Weeds are typically indicator species. They may indicate compact soils, shady conditions or low fertility just to name a few. So what stories are white clover, black medic and oxalis trying to tell. White clover is a natural nitrogen fixer, and although it is certainly wide spread throughout may different turf situations, I recently drove by a commercial building with an under fertilized turf and was not surprised to see the turf dominated by large patches of flowering white clover. Simply providing adequate nutrition for the turf will help the turf compete with the white clover. Black medic is very similar to white clover in that it often invades turf that is under fertilized. Oxalis is a little different from white clover and black medic in that it is a late germinating summer annual, so if you applied any herbicides earlier this spring to take out clover, the oxalis would have escaped simply because it was not present. It seems to have developed a nice niche for avoiding the early season broadleaf herbicide applications and then germinating in the voids created by killing those weeds. Controlling oxalis with the traditional 2 and 3 way broadleaf herbicide formulations can be difficult. Products containing triclopyr should be effective for controlling oxalis, black medic and white clover. In many cases, spot treatment of trouble areas can be conducted in lieu of treating the entire turf area.

Keep in mind that treating these weeds at this time of year can be difficult and if you can sign some sort of truce with the weeds to make it through the summer, your best time for treatment is in the fall. With our mild and wet weather we’ve been experiencing lately, the weeds are really enjoying life and any herbicide application may initially damage the leaves, but there is so much food stored up in their roots that they can recover quickly and fight on.

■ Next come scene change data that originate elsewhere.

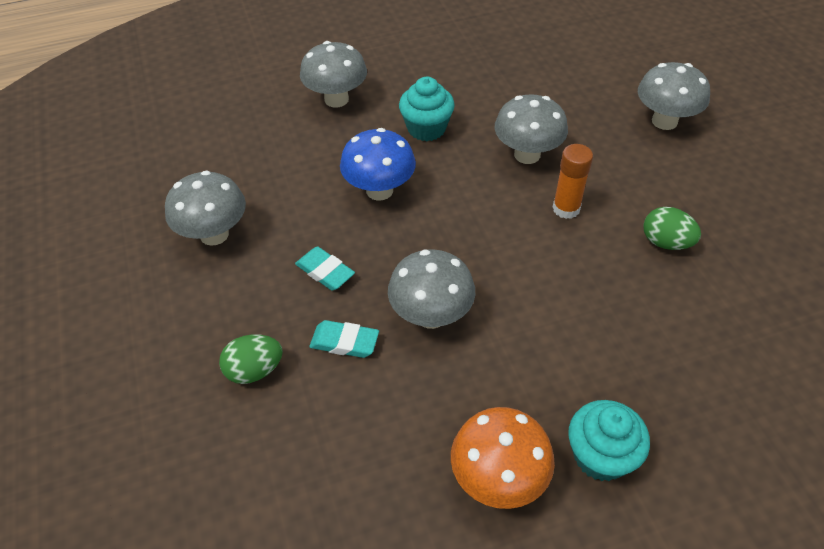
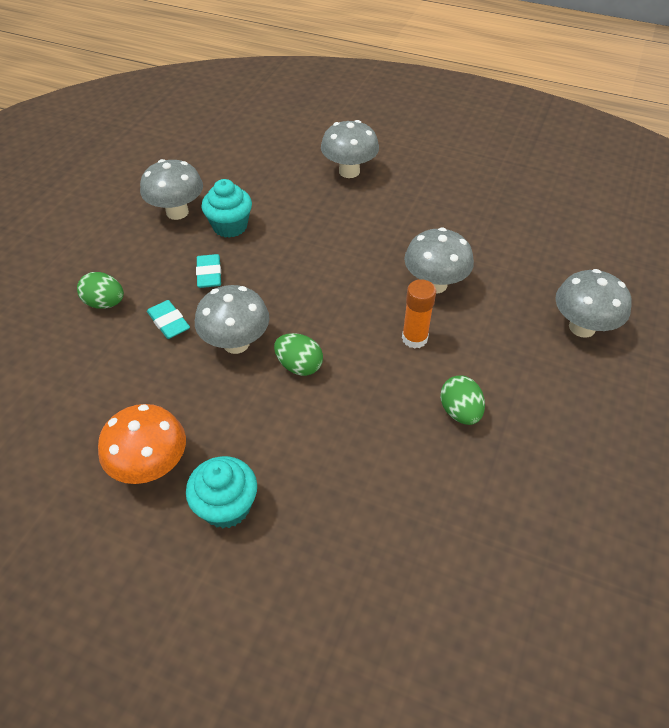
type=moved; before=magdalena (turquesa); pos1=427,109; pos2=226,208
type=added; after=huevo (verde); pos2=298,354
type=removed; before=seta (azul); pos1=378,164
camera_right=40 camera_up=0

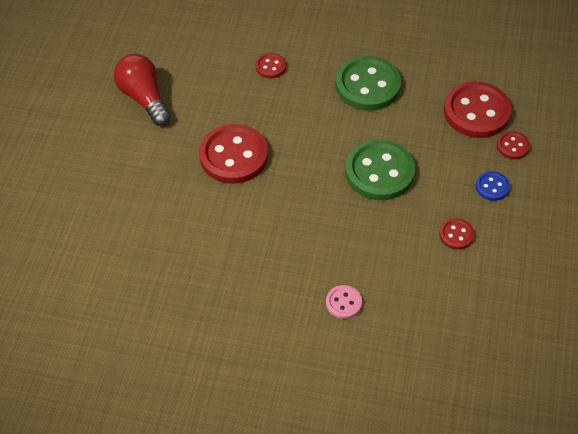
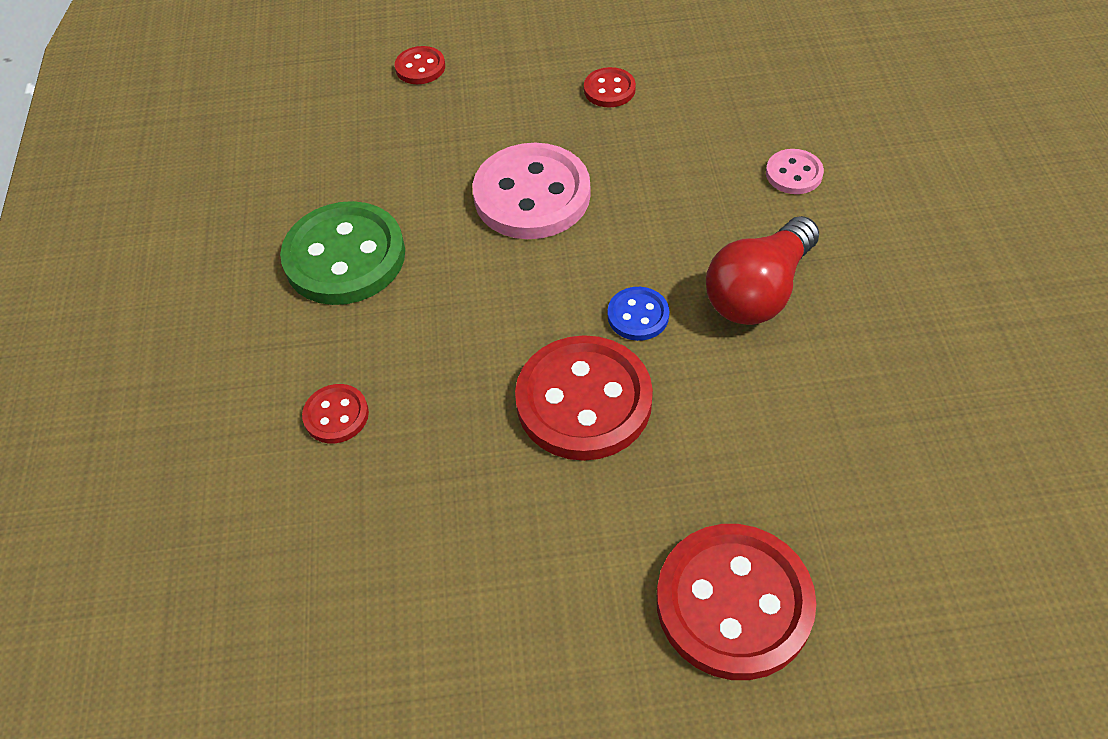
type=recoloured; before=botón (verde); after=botón (rosa); pos1=380,169; pos2=532,191
type=moved; before=botón (azul); pos1=493,186; pos2=638,314
type=moved; before=botón (rojo); pos1=478,109; pos2=737,602
type=moved; before=bombilla (rojo); pos1=142,90; pos2=762,270
camera_right=-105 camera_up=0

The best time to treat is in the fall when the weeds are starting to store carbohydrates in their roots for next year and any herbicide application will be more readily transported to the roots and effectively kill the weed once and for all.

Fertilizing and red thread

The abundant rainfall and prime growing conditions throughout many areas of Michigan has resulted in the turf using up any spring fertilizer applications rather quickly. I’ve noticed red thread disease popping up on golf course roughs and in home lawns. Red thread is typically indicative of low fertility, just like the clover and medic we mentioned earlier, applying a fertilizer application will help the turf out-grow the damaged areas. At this time of year, I would either apply a fertilizer that has slow release nitrogen, or if you’re going to use a fast release nitrogen fertilizer, apply it at a rather modest application rate such as 0.5 lb. N/1000 ft.2. The weather is sure to heat up sooner or later, and you don’t want to create a flush of growth from a fertilizer application just as it gets really hot and humid. That’s a recipe that will make the turf susceptible to heat stress and disease infestation.